### TEKS YANG DIKAJI
▬▬▬▬▬▬

Minggu, 09 Agustus 2015

Budaya Pendidikan Indonesia, Budaya Apa?



Bismilahirrahmaanirrahiim.
            Artikel ini lahir dari pertanyaan menarik salah seorang teman baik kepada saya. Setelah beliau menyelesaikan masa studinya dengan menempuh ujian skripsi, ia menayakan kepada saya, “Riana.. Selain untuk formalitas dan eksistensi dosen, apa guna sidang skripsi?” Saya pun terengah dengan pertanyaan demikian. Saya juga sempat mengiyakan pendapat ini, fikir saya, kalau hanya untuk sekedar mengukur kemampuan mahasiswa, ilmu apa saja yang sudah dikuasai, buku apa yang sudah pernah dibaca, atau sekedar menilai sebaik apa skirpsi yang telah disusun, rasanya tidak perlu menggunakan formalitas sidang. Hal-hal tersebut cukup dilakukan dengan membuat ujian tulis atau mengoreksi isi skirpsi. Titik. Setelah berfikir panjang, saya hanya mendapat satu jawaban. Menurut pendapat pribadi saya yang belum mengalami sidang skripsi, tujuan dari skirpsi itu adalah sebagai sebuah bentuk pertanggungjawaban. Sebagai kaum akademisi, skripsi menjadi maktab penting akan lahirnya ide-ide baru nan segar lagi orisinil. Kemudian ide ini dituangkan dalam bentuk literasi dan di akhir cerita dipresentasikan sebagai bentuk tanggungjawab keorisinilan ide tersebut, pun untuk mengukur sejauh mana kita sudah menguasai isinya.

▬▬▬▬▬▬

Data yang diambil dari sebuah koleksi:
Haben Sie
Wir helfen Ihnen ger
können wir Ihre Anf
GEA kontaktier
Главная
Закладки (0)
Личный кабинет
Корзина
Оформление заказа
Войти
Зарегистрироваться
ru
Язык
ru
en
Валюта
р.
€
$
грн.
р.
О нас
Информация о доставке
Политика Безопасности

▬▬▬▬▬▬

### TUGAS YANG DIMINTA
Kembalikan seluruh teks tentang tujuan sidang skripsi secara utuh, huruf demi huruf, tanpa perubahan apa pun.

### BAGIAN JAWABAN
Minggu, 09 Agustus 2015

Budaya Pendidikan Indonesia, Budaya Apa?



Bismilahirrahmaanirrahiim.
            Artikel ini lahir dari pertanyaan menarik salah seorang teman baik kepada saya. Setelah beliau menyelesaikan masa studinya dengan menempuh ujian skripsi, ia menayakan kepada saya, “Riana.. Selain untuk formalitas dan eksistensi dosen, apa guna sidang skripsi?” Saya pun terengah dengan pertanyaan demikian. Saya juga sempat mengiyakan pendapat ini, fikir saya, kalau hanya untuk sekedar mengukur kemampuan mahasiswa, ilmu apa saja yang sudah dikuasai, buku apa yang sudah pernah dibaca, atau sekedar menilai sebaik apa skirpsi yang telah disusun, rasanya tidak perlu menggunakan formalitas sidang. Hal-hal tersebut cukup dilakukan dengan membuat ujian tulis atau mengoreksi isi skirpsi. Titik. Setelah berfikir panjang, saya hanya mendapat satu jawaban. Menurut pendapat pribadi saya yang belum mengalami sidang skripsi, tujuan dari skirpsi itu adalah sebagai sebuah bentuk pertanggungjawaban. Sebagai kaum akademisi, skripsi menjadi maktab penting akan lahirnya ide-ide baru nan segar lagi orisinil. Kemudian ide ini dituangkan dalam bentuk literasi dan di akhir cerita dipresentasikan sebagai bentuk tanggungjawab keorisinilan ide tersebut, pun untuk mengukur sejauh mana kita sudah menguasai isinya.